You can do well in any trade by showing up and just giving a shit.
Truth right here, between what I've had to pay for various GCs, HVAC, painters, landscapers, etc over the years professionally and personally that ones that show up and communicate are typically very successful.
Now there's even a potential PE exit for many smaller scale guys.
Private equity firms are showing particular interest in HVAC, plumbing and electrical, said Te-Ping Chen with the Wall Street Journal.
www.marketplace.org
Then there's nuanced trades, like medical gas (oxygen, nitrogen) again another field with tremendous opportunity.
I'm having a hell of a time finding LVNs with venipuncture skills, the schools don't even teach them it's sad. They have schooling ranging from $20k -$40k for jobs that pay $25-30/hr. I'm offering $40/hr full medical, dental, vision coverage, 401k with match, cash bonus program AND pension. Full package is over $100k to start and no one has the skillset.

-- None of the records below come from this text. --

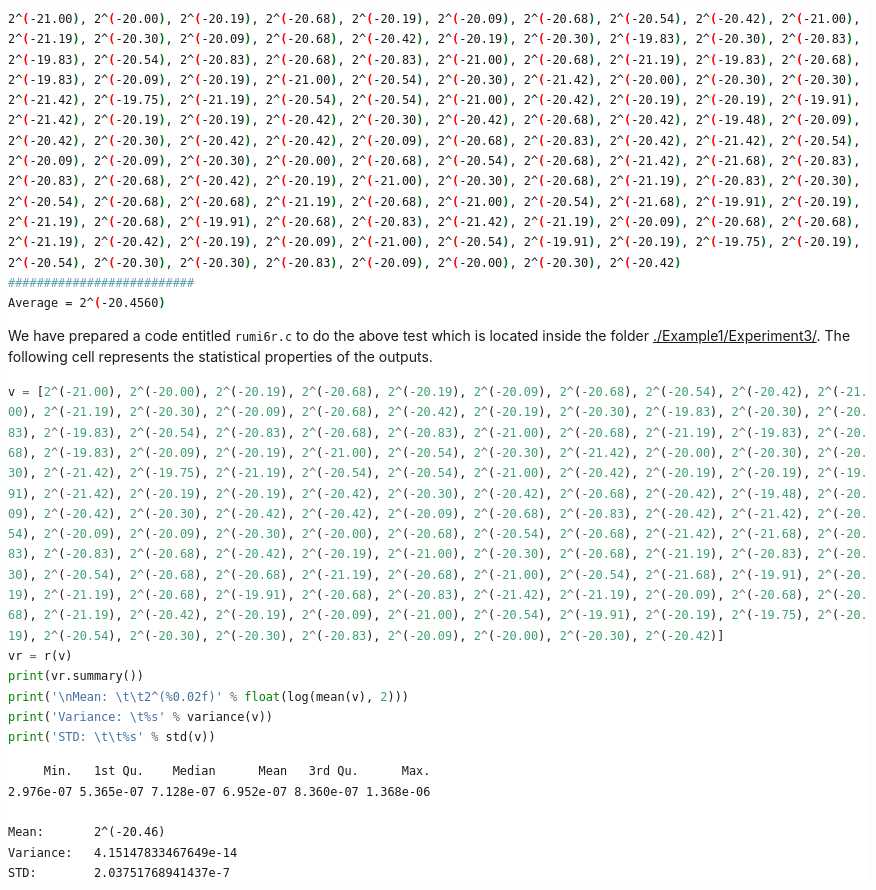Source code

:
 ```sh
2^(-21.00), 2^(-20.00), 2^(-20.19), 2^(-20.68), 2^(-20.19), 2^(-20.09), 2^(-20.68), 2^(-20.54), 2^(-20.42), 2^(-21.00), 2^(-21.19), 2^(-20.30), 2^(-20.09), 2^(-20.68), 2^(-20.42), 2^(-20.19), 2^(-20.30), 2^(-19.83), 2^(-20.30), 2^(-20.83), 2^(-19.83), 2^(-20.54), 2^(-20.83), 2^(-20.68), 2^(-20.83), 2^(-21.00), 2^(-20.68), 2^(-21.19), 2^(-19.83), 2^(-20.68), 2^(-19.83), 2^(-20.09), 2^(-20.19), 2^(-21.00), 2^(-20.54), 2^(-20.30), 2^(-21.42), 2^(-20.00), 2^(-20.30), 2^(-20.30), 2^(-21.42), 2^(-19.75), 2^(-21.19), 2^(-20.54), 2^(-20.54), 2^(-21.00), 2^(-20.42), 2^(-20.19), 2^(-20.19), 2^(-19.91), 2^(-21.42), 2^(-20.19), 2^(-20.19), 2^(-20.42), 2^(-20.30), 2^(-20.42), 2^(-20.68), 2^(-20.42), 2^(-19.48), 2^(-20.09), 2^(-20.42), 2^(-20.30), 2^(-20.42), 2^(-20.42), 2^(-20.09), 2^(-20.68), 2^(-20.83), 2^(-20.42), 2^(-21.42), 2^(-20.54), 2^(-20.09), 2^(-20.09), 2^(-20.30), 2^(-20.00), 2^(-20.68), 2^(-20.54), 2^(-20.68), 2^(-21.42), 2^(-21.68), 2^(-20.83), 2^(-20.83), 2^(-20.68), 2^(-20.42), 2^(-20.19), 2^(-21.00), 2^(-20.30), 2^(-20.68), 2^(-21.19), 2^(-20.83), 2^(-20.30), 2^(-20.54), 2^(-20.68), 2^(-20.68), 2^(-21.19), 2^(-20.68), 2^(-21.00), 2^(-20.54), 2^(-21.68), 2^(-19.91), 2^(-20.19), 2^(-21.19), 2^(-20.68), 2^(-19.91), 2^(-20.68), 2^(-20.83), 2^(-21.42), 2^(-21.19), 2^(-20.09), 2^(-20.68), 2^(-20.68), 2^(-21.19), 2^(-20.42), 2^(-20.19), 2^(-20.09), 2^(-21.00), 2^(-20.54), 2^(-19.91), 2^(-20.19), 2^(-19.75), 2^(-20.19), 2^(-20.54), 2^(-20.30), 2^(-20.30), 2^(-20.83), 2^(-20.09), 2^(-20.00), 2^(-20.30), 2^(-20.42)
##########################
Average = 2^(-20.4560)
```

We have prepared a code entitled `rumi6r.c` to do the above test which is located inside the folder [./Example1/Experiment3/](./Example1/Experiment3/). The following cell represents the statistical properties of the outputs.

```python
v = [2^(-21.00), 2^(-20.00), 2^(-20.19), 2^(-20.68), 2^(-20.19), 2^(-20.09), 2^(-20.68), 2^(-20.54), 2^(-20.42), 2^(-21.00), 2^(-21.19), 2^(-20.30), 2^(-20.09), 2^(-20.68), 2^(-20.42), 2^(-20.19), 2^(-20.30), 2^(-19.83), 2^(-20.30), 2^(-20.83), 2^(-19.83), 2^(-20.54), 2^(-20.83), 2^(-20.68), 2^(-20.83), 2^(-21.00), 2^(-20.68), 2^(-21.19), 2^(-19.83), 2^(-20.68), 2^(-19.83), 2^(-20.09), 2^(-20.19), 2^(-21.00), 2^(-20.54), 2^(-20.30), 2^(-21.42), 2^(-20.00), 2^(-20.30), 2^(-20.30), 2^(-21.42), 2^(-19.75), 2^(-21.19), 2^(-20.54), 2^(-20.54), 2^(-21.00), 2^(-20.42), 2^(-20.19), 2^(-20.19), 2^(-19.91), 2^(-21.42), 2^(-20.19), 2^(-20.19), 2^(-20.42), 2^(-20.30), 2^(-20.42), 2^(-20.68), 2^(-20.42), 2^(-19.48), 2^(-20.09), 2^(-20.42), 2^(-20.30), 2^(-20.42), 2^(-20.42), 2^(-20.09), 2^(-20.68), 2^(-20.83), 2^(-20.42), 2^(-21.42), 2^(-20.54), 2^(-20.09), 2^(-20.09), 2^(-20.30), 2^(-20.00), 2^(-20.68), 2^(-20.54), 2^(-20.68), 2^(-21.42), 2^(-21.68), 2^(-20.83), 2^(-20.83), 2^(-20.68), 2^(-20.42), 2^(-20.19), 2^(-21.00), 2^(-20.30), 2^(-20.68), 2^(-21.19), 2^(-20.83), 2^(-20.30), 2^(-20.54), 2^(-20.68), 2^(-20.68), 2^(-21.19), 2^(-20.68), 2^(-21.00), 2^(-20.54), 2^(-21.68), 2^(-19.91), 2^(-20.19), 2^(-21.19), 2^(-20.68), 2^(-19.91), 2^(-20.68), 2^(-20.83), 2^(-21.42), 2^(-21.19), 2^(-20.09), 2^(-20.68), 2^(-20.68), 2^(-21.19), 2^(-20.42), 2^(-20.19), 2^(-20.09), 2^(-21.00), 2^(-20.54), 2^(-19.91), 2^(-20.19), 2^(-19.75), 2^(-20.19), 2^(-20.54), 2^(-20.30), 2^(-20.30), 2^(-20.83), 2^(-20.09), 2^(-20.00), 2^(-20.30), 2^(-20.42)]
vr = r(v)
print(vr.summary())
print('\nMean: \t\t2^(%0.02f)' % float(log(mean(v), 2)))
print('Variance: \t%s' % variance(v))
print('STD: \t\t%s' % std(v))
```

         Min.   1st Qu.    Median      Mean   3rd Qu.      Max. 
    2.976e-07 5.365e-07 7.128e-07 6.952e-07 8.360e-07 1.368e-06
    
    Mean: 		2^(-20.46)
    Variance: 	4.15147833467649e-14
    STD: 		2.03751768941437e-7

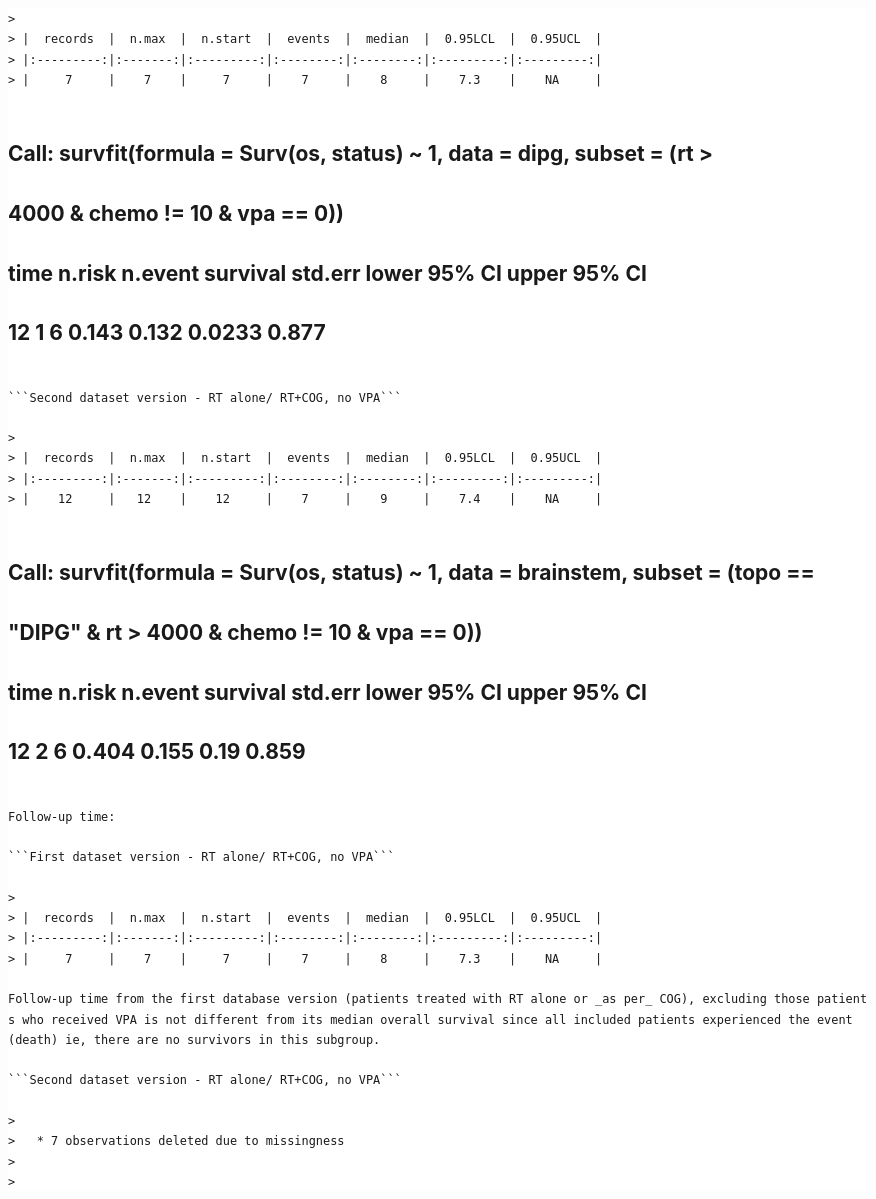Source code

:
 ```
>
> |  records  |  n.max  |  n.start  |  events  |  median  |  0.95LCL  |  0.95UCL  |
> |:---------:|:-------:|:---------:|:--------:|:--------:|:---------:|:---------:|
> |     7     |    7    |     7     |    7     |    8     |    7.3    |    NA     |


```
## Call: survfit(formula = Surv(os, status) ~ 1, data = dipg, subset = (rt >
##     4000 & chemo != 10 & vpa == 0))
##
##  time n.risk n.event survival std.err lower 95% CI upper 95% CI
##    12      1       6    0.143   0.132       0.0233        0.877
```

```Second dataset version - RT alone/ RT+COG, no VPA```

>
> |  records  |  n.max  |  n.start  |  events  |  median  |  0.95LCL  |  0.95UCL  |
> |:---------:|:-------:|:---------:|:--------:|:--------:|:---------:|:---------:|
> |    12     |   12    |    12     |    7     |    9     |    7.4    |    NA     |


```
## Call: survfit(formula = Surv(os, status) ~ 1, data = brainstem, subset = (topo ==
##     "DIPG" & rt > 4000 & chemo != 10 & vpa == 0))
##
##  time n.risk n.event survival std.err lower 95% CI upper 95% CI
##    12      2       6    0.404   0.155         0.19        0.859
```

Follow-up time:

```First dataset version - RT alone/ RT+COG, no VPA```

>
> |  records  |  n.max  |  n.start  |  events  |  median  |  0.95LCL  |  0.95UCL  |
> |:---------:|:-------:|:---------:|:--------:|:--------:|:---------:|:---------:|
> |     7     |    7    |     7     |    7     |    8     |    7.3    |    NA     |

Follow-up time from the first database version (patients treated with RT alone or _as per_ COG), excluding those patients who received VPA is not different from its median overall survival since all included patients experienced the event (death) ie, there are no survivors in this subgroup.

```Second dataset version - RT alone/ RT+COG, no VPA```

>
>   * 7 observations deleted due to missingness
>
> 
```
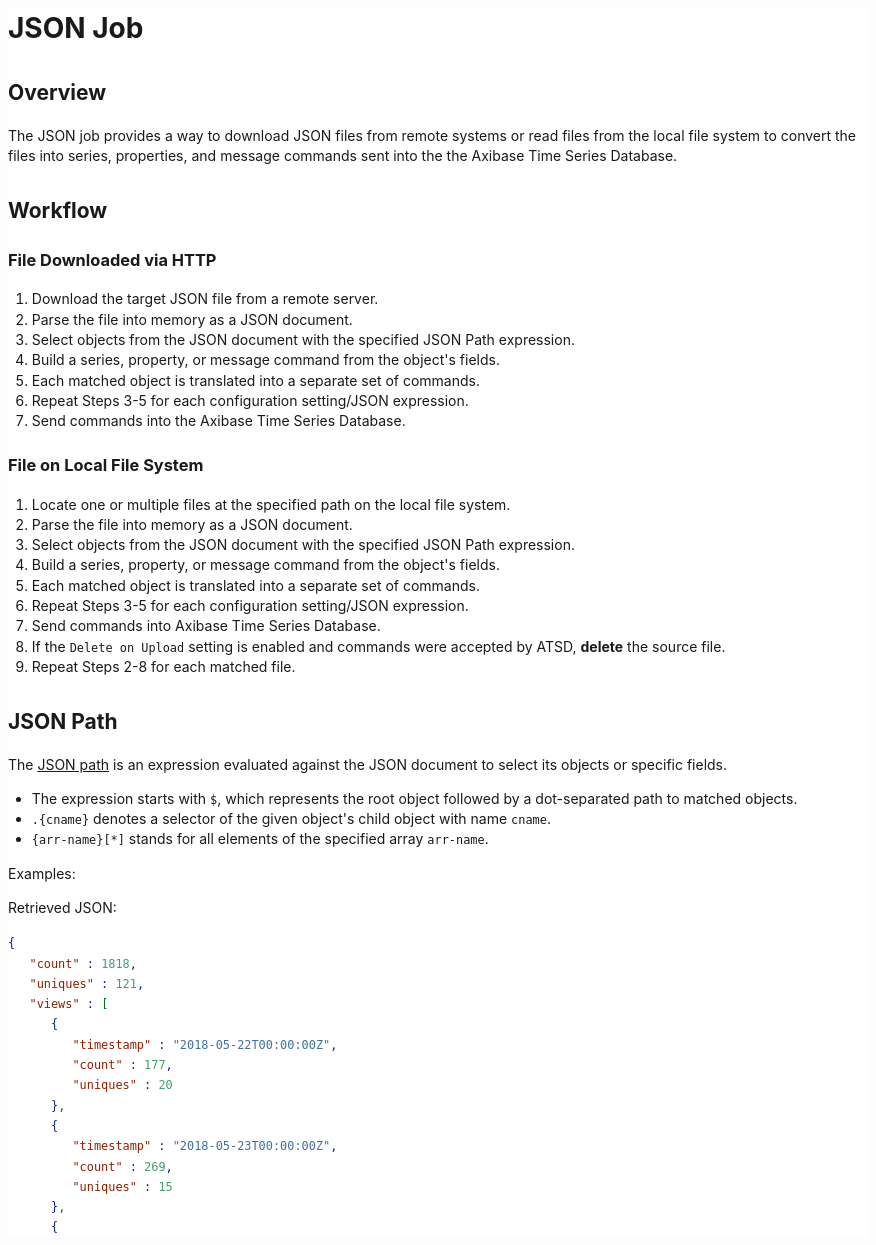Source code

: # JSON Job

## Overview

The JSON job provides a way to download JSON files from remote systems or read files from the local file system to convert the files into series, properties, and message commands sent into the the Axibase Time Series Database.

## Workflow

### File Downloaded via HTTP

1. Download the target JSON file from a remote server.
2. Parse the file into memory as a JSON document.
3. Select objects from the JSON document with the specified JSON Path expression.
4. Build a series, property, or message command from the object's fields.
5. Each matched object is translated into a separate set of commands.
6. Repeat Steps 3-5 for each configuration setting/JSON expression.
7. Send commands into the Axibase Time Series Database.

### File on Local File System

1. Locate one or multiple files at the specified path on the local file system.
2. Parse the file into memory as a JSON document.
3. Select objects from the JSON document with the specified JSON Path expression.
4. Build a series, property, or message command from the object's fields.
5. Each matched object is translated into a separate set of commands.
6. Repeat Steps 3-5 for each configuration setting/JSON expression.
7. Send commands into Axibase Time Series Database.
8. If the `Delete on Upload` setting is enabled and commands were accepted by ATSD, **delete** the source file.
9. Repeat Steps 2-8 for each matched file.

## JSON Path

The [JSON path](https://github.com/jayway/JsonPath#operators) is an expression evaluated against the JSON document to select its objects or specific fields.

* The expression starts with `$`, which represents the root object followed by a dot-separated path to matched objects.
* `.{cname}` denotes a selector of the given object's child object with name `cname`.
* `{arr-name}[*]` stands for all elements of the specified array `arr-name`.

Examples:

Retrieved JSON:

```json
{
   "count" : 1818,
   "uniques" : 121,
   "views" : [
      {
         "timestamp" : "2018-05-22T00:00:00Z",
         "count" : 177,
         "uniques" : 20
      },
      {
         "timestamp" : "2018-05-23T00:00:00Z",
         "count" : 269,
         "uniques" : 15
      },
      {
```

On the college side I'm in alignment with the chart regarding lifetime earnings, but there's also caveats. Big 4 accounting firms in major metro-areas will be offering $90k to start, salary typically doubles ever 5 years. That's with a basic 4 year degree in accounting, huge payoff if you have the work ethic.
On the flip side for a basic MD you have 12 years of schooling and debt, without going into a specialty, derm, plastics, surgery your earnings aren't good and you're most likely a slave to the hospital/insurance system. All of it worse if you're a woman. It's harder and harder to make good money in medicine.
Bottom line, lots of opportunity paths, lots of pitfalls, hard for a kid to be able to do their due diligence on career paths. Learning to network, find a mentor and peel back a few layers on the surface of career options can really yield that ROI.